Previous studies have indicated acute RPE is associated with session RPE (Foster et al. 2001; Green et al. 2009; Kilpatrick et al. 2009). In the current study, acute RPE was reduced when caffeine was consumed prior to the trial. The lower acute responses could have contributed to a reduction of session RPE. Lowered feelings of effort, even in light of equivalent workload, throughout the caffeine trial may have lead to an overall feeling of reduced effort due to caffeine consumption. That is, if session RPE is influenced by acute ratings, the blunted acute ratings could partially account for lower session RPE. One mechanism by which caffeine enhances performance is by decreasing perceived exertion in identical constant-load trials. Caffeine may also enhance performance by countering the inhibitory affect of adenosine on central nervous system function (McCall et al. 1982). Marcora (2009) suggests a significant contribution is not made to RPE from locomotor and afferent feedback from respiratory muscles. It is equally plausible the same mechanism altering acute RPE functions for session RPE. The same volume of work was perceived as less taxing which is reflected in subjective estimations, even in the post-exercise period.
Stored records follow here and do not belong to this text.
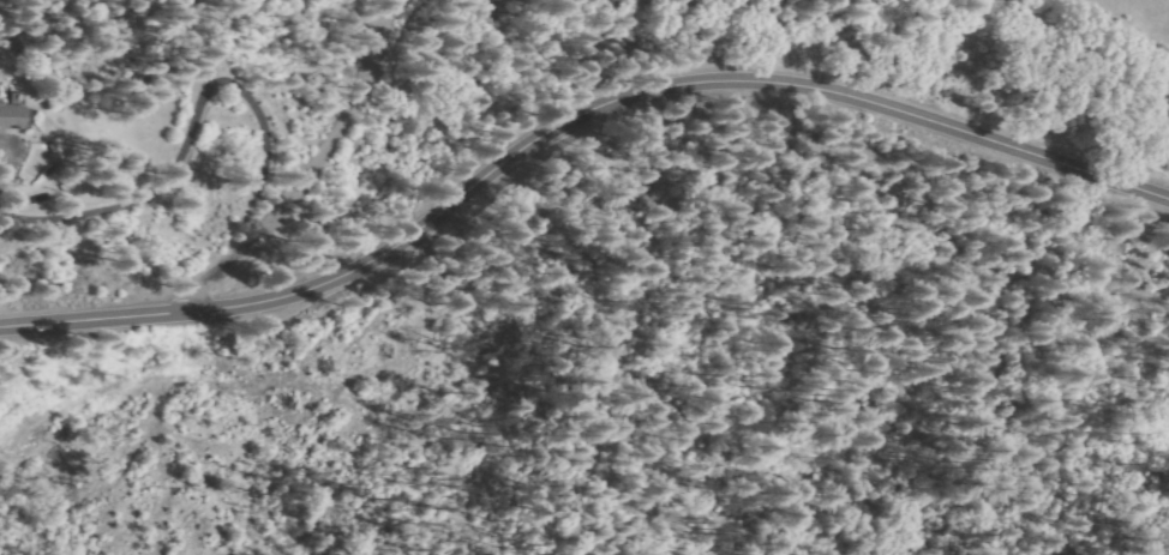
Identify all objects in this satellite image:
building: (16, 112)
road: (568, 129)
building: (62, 151)
road: (330, 154)
road: (179, 166)

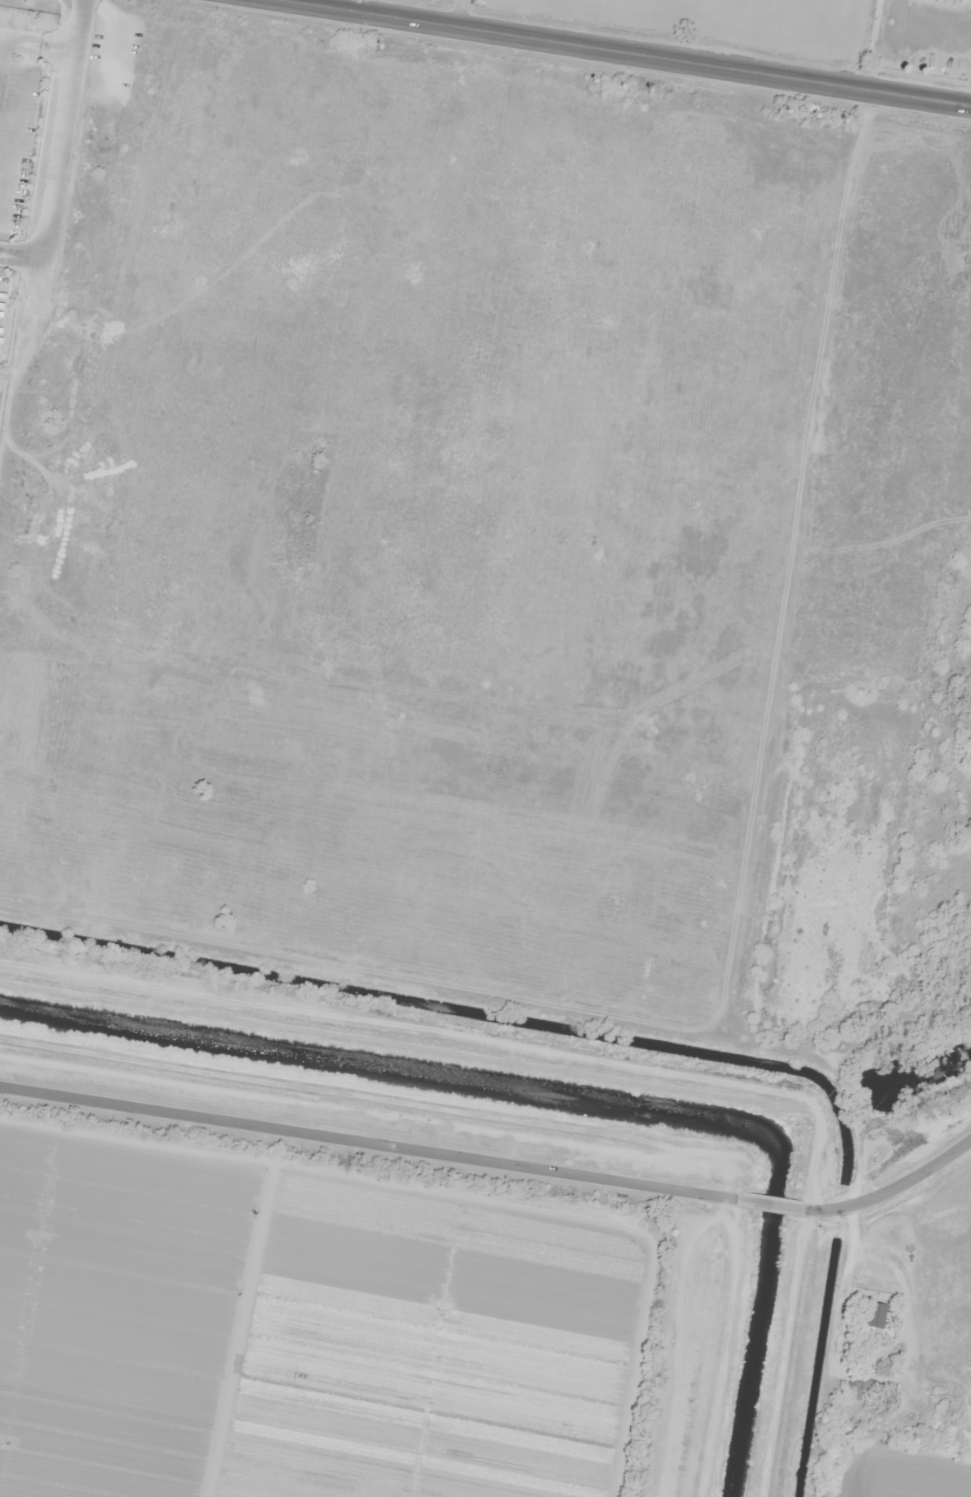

In addition to the blunted acute RPE, subjective survey data also reveal participants were responders to caffeine further verifying that if a difference existed for session RPE it should have been detected in the current study. The post-exercise survey responses indicate significant changes were observed in subjective feelings following caffeine consumption. Participants reported feeling significantly more nervous and restless while also reporting more tremors and stomach distress (Fig. 6). Hudson et al. (2008) found similar results with participants reporting significant increases in restlessness, tremors, and stomach distress. These findings also suggest participants fulfilled treatment requirements and that caffeine was absorbed at least in responders. When asked in the survey, participants accurately reported (100 %) they felt they had ingested caffeine. While this could have influenced results, participants were not fully aware of the principle question in the study and intentional down-regulation of session RPE due to awareness of caffeine consumption is only speculative. Doherty and Smith (2005) suggested caffeine ingestion leads to a greater capacity to endure discomfort and has been shown to reduce the awareness of fatigue. It is plausible such effects carry over into the recovery period following exercise and result in lower session RPE.

Summary

In summary, current results suggest caffeine significantly reduces session RPE following cycling trials equated for total work volume. The current study provides evidence that caffeine has an erogenic effect during clamped constant-load exercise similar to studies such as Doherty and Smith (2005) and Birnbaum and Herbst (2004). More specifically, subjects reported lower acute RPE after consuming caffeine. In addition to lower acute RPE, session RPE taken 30 min post-exercise was also significantly lower. Also in accordance with previous studies, caffeine appears to produce inter individual differences with respect to perceptual estimations (responders vs. non-responders) during exercise. With session RPE being used to monitor overtraining, coaches as well as self-coached athletes, using session RPE should be more conservative with training prescription when caffeine is consumed prior to training or adjust the session RPE estimate to account for blunted responses. Multiple mechanisms may account for mitigated session RPE. However, regardless of the mechanism, because session RPE is altered from ingesting caffeine this should be considered when using a perceptual measure to monitor athletes to avoid overtraining. Further research is warranted regarding factors potentially mediating session RPE.